16. The policy behind the provisions laid down in para 155(1) of the Hand book of Import-Export Policy AM-1984 is that the actual user should not be deprived of the right to receive any material. A period of 90 days is prescribed after the date of registration for making arrangements for effecting the supply. If the canalising agency is unable to make arrangements for effecting supplies within the period of 90 days and sits over the matter, then the very purpose of fixing of time in para 155(1) would be defeated. If the period of 90 days expired, then it gives a cause to the petitioner to approach CCI&E (Monitoring Committee) for appropriate relief by way of direct import. This procedure laid down is meant to expedite the provision of the raw material to the actual users and not defeat to starve the industry of the raw material. The sequence of events pointed out above by me shows that the petitioners in the two cases had a raw deal by the respondents. The canalising agency after receiving the requirements of the petitioner directed them to SAIL who in turn directed them to AISRA who ultimately expressed their inability to make any recommendation in case of the petitioner for allotment of the raw material. The petitioner then approached the Monitoring Committee for direct import of re-rollable scrap to the tune of its capacity when again the SAIL made a tall claim of being in a position to supply re- rollable scrap to the petitioner. Even after registration and completing all formalities on May 11, 1984, all that the petitioner has been able to produce is only 540 MT against its assessed capacity of 16,700 MT. The Import Export Policy of AM-1984 in para 71 says that the period for delivery of the quantities so registered may extend beyond the period of the policy. It is conceded by the respondents that the import of the raw material required by the petitioner is not a banned item even now and its import is only canalised. Some difficulty was expressed by the learned counsel for the respondents about the availability of the foreign exchange but that cannot stand scrutiny. The foreign exchange is always limited to this country as was in the year AM – 1984. despite that, the Government announced the policy of canalising of import of these items. If the foreign exchange resources are limited, it would be open to the respondents to make a prorata reduction of the quantities but that is no ground to make a total refusal of the grant of import license.

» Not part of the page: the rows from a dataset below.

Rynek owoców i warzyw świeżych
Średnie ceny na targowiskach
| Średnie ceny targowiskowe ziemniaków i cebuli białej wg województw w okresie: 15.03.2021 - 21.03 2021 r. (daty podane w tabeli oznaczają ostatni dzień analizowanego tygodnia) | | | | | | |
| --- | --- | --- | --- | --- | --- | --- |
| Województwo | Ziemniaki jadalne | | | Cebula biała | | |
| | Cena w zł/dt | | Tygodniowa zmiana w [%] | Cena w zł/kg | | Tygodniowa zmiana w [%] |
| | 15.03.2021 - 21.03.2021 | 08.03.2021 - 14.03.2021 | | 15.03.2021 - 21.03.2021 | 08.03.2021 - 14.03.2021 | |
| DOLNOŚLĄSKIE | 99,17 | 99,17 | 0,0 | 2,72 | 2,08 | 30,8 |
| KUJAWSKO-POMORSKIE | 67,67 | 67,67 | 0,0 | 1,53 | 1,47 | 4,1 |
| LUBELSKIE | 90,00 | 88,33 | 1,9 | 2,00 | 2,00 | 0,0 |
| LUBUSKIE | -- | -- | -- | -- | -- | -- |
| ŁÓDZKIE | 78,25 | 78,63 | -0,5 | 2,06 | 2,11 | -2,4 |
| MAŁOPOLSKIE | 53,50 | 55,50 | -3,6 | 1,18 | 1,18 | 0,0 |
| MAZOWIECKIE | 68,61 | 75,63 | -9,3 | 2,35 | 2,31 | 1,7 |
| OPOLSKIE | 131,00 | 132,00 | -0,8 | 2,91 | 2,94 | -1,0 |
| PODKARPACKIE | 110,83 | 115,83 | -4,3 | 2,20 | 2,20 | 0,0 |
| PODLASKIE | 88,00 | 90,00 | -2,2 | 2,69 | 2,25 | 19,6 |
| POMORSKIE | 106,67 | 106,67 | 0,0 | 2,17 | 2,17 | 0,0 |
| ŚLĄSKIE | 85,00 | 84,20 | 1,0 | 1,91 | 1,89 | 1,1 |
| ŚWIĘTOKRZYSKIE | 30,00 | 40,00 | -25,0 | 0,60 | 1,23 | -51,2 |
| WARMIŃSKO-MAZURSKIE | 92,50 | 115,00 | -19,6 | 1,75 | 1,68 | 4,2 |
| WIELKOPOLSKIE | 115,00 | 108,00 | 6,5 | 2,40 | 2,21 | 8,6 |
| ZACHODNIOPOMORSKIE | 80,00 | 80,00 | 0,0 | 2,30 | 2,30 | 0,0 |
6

17. For the above reasons, the writ petitions succeed and are allowed. It will be open to the respondents to re-assess the capacity for consumption of the petitioner per annum by a duly appointed Technical Committee for the purpose after affording an opportunity of hearing to the petitioner. The respondents shall within 90 days of the passing of this order make arrangements for the supply of the carbon steel re- rollable scrap required by the petitioner in his industries from indigenous sources either through SAIL or through one of the steel plants of SAIL. The arrangement for the supply of the indigenous raw material should be communicated to the petitioner within 90 days for the supplies for the next one year as compensatory for the period AM- 1984. If the respondents are unable to effect the supplies from the indigenous sources in this country, then the respondents shall issue a direct import license within two months after 90 days to the petitioner for carbon steel re-rollable scrap to the extent of the assessed capacity of the consumption of the petitioner less the quantity already received by the petitioner. The import license for 600 MT already issued to the petitioner be returned within two weeks from today. On the facts and circumstances of the case, I make no order as to costs.